Here's an example of a METH_VARARGS
function:
PyObject*
JsImport_CreateModule(PyObject* self, PyObject* args)
{
// Guard
PyObject* name;
PyObject* jsproxy;
// PyArg_UnpackTuple uses an unusual calling convention:
// It returns `false` on failure...
if (!PyArg_UnpackTuple(args, "create_module", 2, 2, &spec, &jsproxy)) {
return NULL;
}
if (!JsProxy_Check(jsproxy)) {
PyErr_SetString(PyExc_TypeError, "package is not an instance of jsproxy");
return NULL;
}
- Forward declaration of owned references. This starts by declaring a success flag
bool success = false
. This will be used in the finally block to decide whether the finally block was entered after a successful execution or after an error. Then declare every reference counted variable that we will create during execution of the function. Finally, declare the variable that we are planning to return. Typically this will be calledresult
, but in this case the function is namedCreateModule
so we name the return variablemodule
.
bool success = false;
// Note: these are all of the objects that we will own. If a function returns
// a borrow, we XINCREF the result so that we can CLEAR it in the finally block.

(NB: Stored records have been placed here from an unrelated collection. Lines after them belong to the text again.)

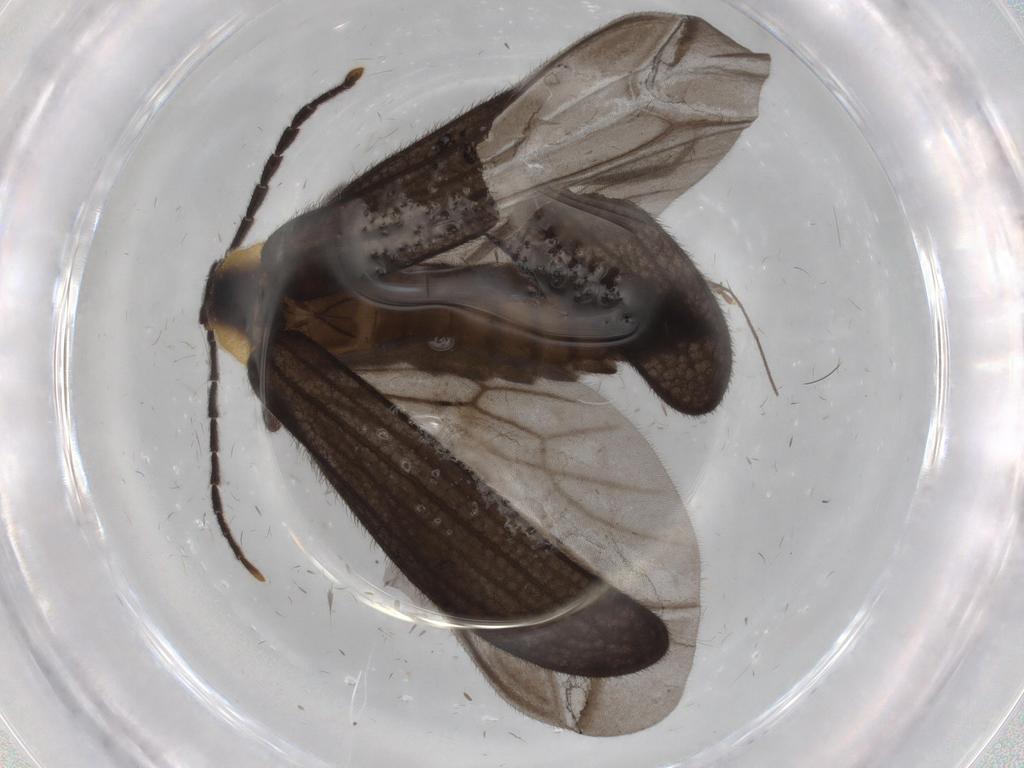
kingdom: Animalia
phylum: Arthropoda
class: Insecta
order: Coleoptera
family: Lycidae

// Reference counting is hard, so it's good to be as explicit and consistent
// as possible!
PyObject* sys_modules = NULL;
PyObject* importlib_machinery = NULL;
PyObject* ModuleSpec = NULL;
PyObject* spec = NULL;
PyObject* __dir__ = NULL;
PyObject* module_dict = NULL;
// result
PyObject* module = NULL;
- The body of the function. The vast majority of API calls can return error codes. You MUST check every fallible API for an error. Also, as you are writing the code, you should look up every Python API you use that returns a reference to determine whether it returns a borrowed reference or a new one. If it returns a borrowed reference, immediately
Py_XINCREF()
the result to convert it into an owned reference (beforeFAIL_IF_NULL
, to be consistent with the case where you use custom error handling).

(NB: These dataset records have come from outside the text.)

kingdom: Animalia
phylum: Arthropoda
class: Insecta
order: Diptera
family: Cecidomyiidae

name = PyUnicode_FromString(name_utf8);
FAIL_IF_NULL(name);
sys_modules = PyImport_GetModuleDict(); // returns borrow
Py_XINCREF(sys_modules);
FAIL_IF_NULL(sys_modules);
module = PyDict_GetItemWithError(sys_modules, name); // returns borrow
Py_XINCREF(module);
FAIL_IF_NULL(module);
if(module && !JsImport_Check(module)){
PyErr_Format(PyExc_KeyError,
"Cannot mount with name '%s': there is an existing module by this name that was not mounted with 'pyodide.mountPackage'."
, name
);
FAIL();
}
// ... [SNIP]
- The finally block. Here we will clear all the variables we declared at the top in exactly the same order. Do not clear the arguments! They are borrowed. According to the standard Python function calling convention, they are the responsibility of the calling code.
success = true;
finally:
Py_CLEAR(sys_modules);
Py_CLEAR(importlib_machinery);
Py_CLEAR(ModuleSpec);
Py_CLEAR(spec);
Py_CLEAR(__dir__);
Py_CLEAR(module_dict);
if(!success){
Py_CLEAR(result);
}
return result;
}
One case where you do need to Py_CLEAR
a variable in the body of a function is if that variable is allocated in a loop:
// refcounted variable declarations
PyObject* pyentry = NULL;
// ... other stuff
Py_ssize_t n = PySequence_Length(pylist);
for (Py_ssize_t i = 0; i < n; i++) {
pyentry = PySequence_GetItem(pydir, i);
FAIL_IF_MINUS_ONE(do_something(pyentry));
Py_CLEAR(pyentry); // important to use Py_CLEAR and not Py_decref.
}
success = true
finally:
// have to clear pyentry at end too in case do_something failed in the loop body
Py_CLEAR(pyentry);
Testing
Any nonstatic C function called some_name
defined not using EM_JS
will be exposed as pyodide._module._some_name
, and this can be used in tests to good effect. If the arguments / return value are not just numbers and booleans, it may take some effort to set up the function call.
If you want to test an EM_JS
function, consider moving the body of the function to an API defined on Module
. You should still wrap the function with EM_JS_REF
or EM_JS_NUM
in order to get a function with the CPython calling convention.